The immediate aftermath of Trump's arrest brings the former president back to the place he likes best – the centre of all attention. Now, doubtless to his utter delight, it's all about Trump.
As the campaign for US presidential elections is about to begin in earnest, we are back to square one. As the US baseball star Yogi Berra once said: "It's déjà vu all over again."

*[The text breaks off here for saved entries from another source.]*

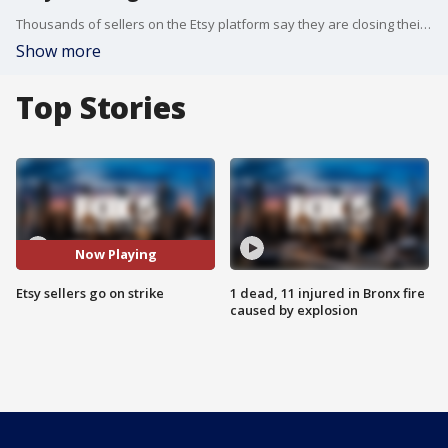
Thousands of sellers on the Etsy platform say they are closing their online shops for a week to protest rising transaction fees.
Show more
Top Stories
Now Playing
Etsy sellers go on strike
1 dead, 11 injured in Bronx fire
caused by explosion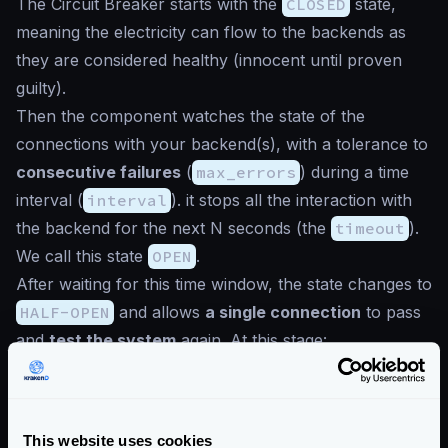
The Circuit Breaker starts with the
CLOSED
state,
meaning the electricity can flow to the backends as
they are considered healthy (
innocent until proven
guilty
).
Then the component watches the state of the
connections with your backend(s), with a tolerance to
consecutive failures
(
max_errors
) during a time
interval (
interval
). it stops all the interaction with
the backend for the next N seconds (the
timeout
).
We call this state
OPEN
.
After waiting for this time window, the state changes to
HALF-OPEN
and allows
a single connection
to pass
and
test the system
again. At this stage:
If the test connection fails, the state returns to “open”
and the circuit breaker will wait N seconds again to
test it again.
This website uses cookies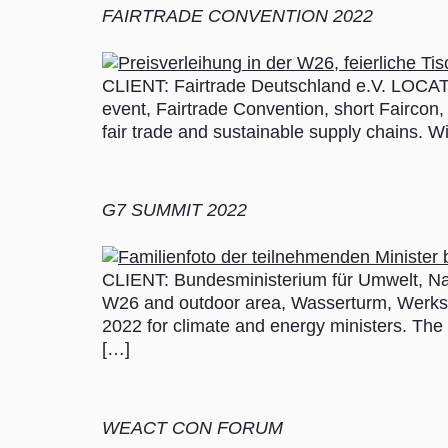
FAIRTRADE CONVENTION 2022
CLIENT: Fairtrade Deutschland e.V. LOCAT
event, Fairtrade Convention, short Faircon, 
fair trade and sustainable supply chains. W
G7 SUMMIT 2022
CLIENT: Bundesministerium für Umwelt, Na
W26 and outdoor area, Wasserturm, Werk
2022 for climate and energy ministers. The e
[…]
WEACT CON FORUM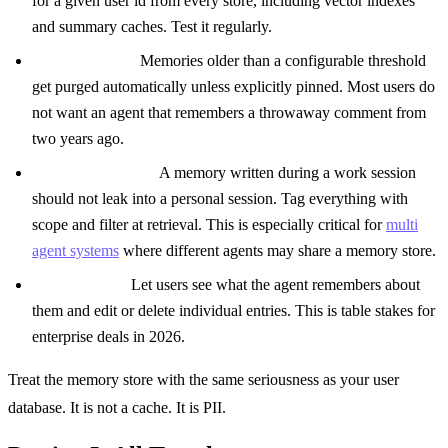
for a given user id from every store, including vector indexes
and summary caches. Test it regularly.
Soft expiration.
Memories older than a configurable threshold
get purged automatically unless explicitly pinned. Most users do
not want an agent that remembers a throwaway comment from
two years ago.
Scope boundaries.
A memory written during a work session
should not leak into a personal session. Tag everything with
scope and filter at retrieval. This is especially critical for
multi
agent systems
where different agents may share a memory store.
User visibility.
Let users see what the agent remembers about
them and edit or delete individual entries. This is table stakes for
enterprise deals in 2026.
Treat the memory store with the same seriousness as your user
database. It is not a cache. It is PII.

In 2015, when Trump stepped down the escalator of Trump Tower in Manhattan to announce his presidential campaign, Democrats were delighted and the Republican establishment was confident. This preposterous political arriviste, everyone was sure, was about to get his comeuppance. (A mea culpa is in order here: even I had predicted a Hillary Clinton victory.)
Trump, of course, had the last laugh. There is a cautionary tale in all this, as is evident in the media circus that is beginning to surround him following the news of his arrest.
While it remains to be seen if Trump will actually be convicted, there is no question that the arrest has made Trump's candidacy for the Republican nomination virtually unassailable. Before the arrest, Florida Governor Ron DeSantis was the blue-eyed boy of Republicans keen to see the last of Trump. DeSantis hasn't thrown his hat in the ring yet, but his presidential ambition is one of the worst kept secrets in US politics. With an ability to out-Trump in shrill partisanship and a commanding performance in Florida's gubernatorial elections, his star shone brightly for a while. Polls of Republican voters showed him outperforming Trump. Soon, however, Trump's double-digit lead reasserted itself and Trump now rules supreme.
The arrest and the attendant political outrage of Trump partisans is likely to add a fillip to Trump's support. Even Trump detractors in the Republican Party – DeSantis included – have been obliged to castigate Trump's arrest.
Anybody wishing to topple Trump within the Republican Party faces a formidable task. For a Republican there is the daunting math of keeping Trump supporters on his/her side while wooing those tired or disaffected. Now Trump says that he is the target of a political witch-hunt. How do you agree while seeking to topple him? That's a needle that is impossible to thread.
Some have noted the noticeable lack of public outrage of Trump supporters, but I would not read too much into it. The underlying challenge remains. For decades, the Republican Party has championed the politics of white grievance and outrage, casting political differences not so much as matters of policy rather than an existential battle against the evil Democrats – and thrown in the establishment and the media into the same category. The right-wing media industrial complex, led by Fox News and its ilk, merrily fanned the flames and laughed all the way to the bank. Media mogul Rupert Murdoch, the éminence grise of parts of right-wing US media, has soured on Trump, but the ratings gods demand he change his mind fast – and signs are that Fox News is doing exactly that.
For decades, the Republicans style of take-no-prisoners, hate-filled partisan politics yielded considerable political dividends. Then Trump came along and made this politics his very own. The result has been an even more toxic brand of partisan politics that has given rise to a party too driven by hatred of the perceived control of the liberal establishment to engage substantively in policy or governance.
Republicans are locked in a Faustian embrace with Trump, and the arrest is likely to make that embrace tighter.
Ashfaque Swapan is a writer and editor based in Atlanta, US.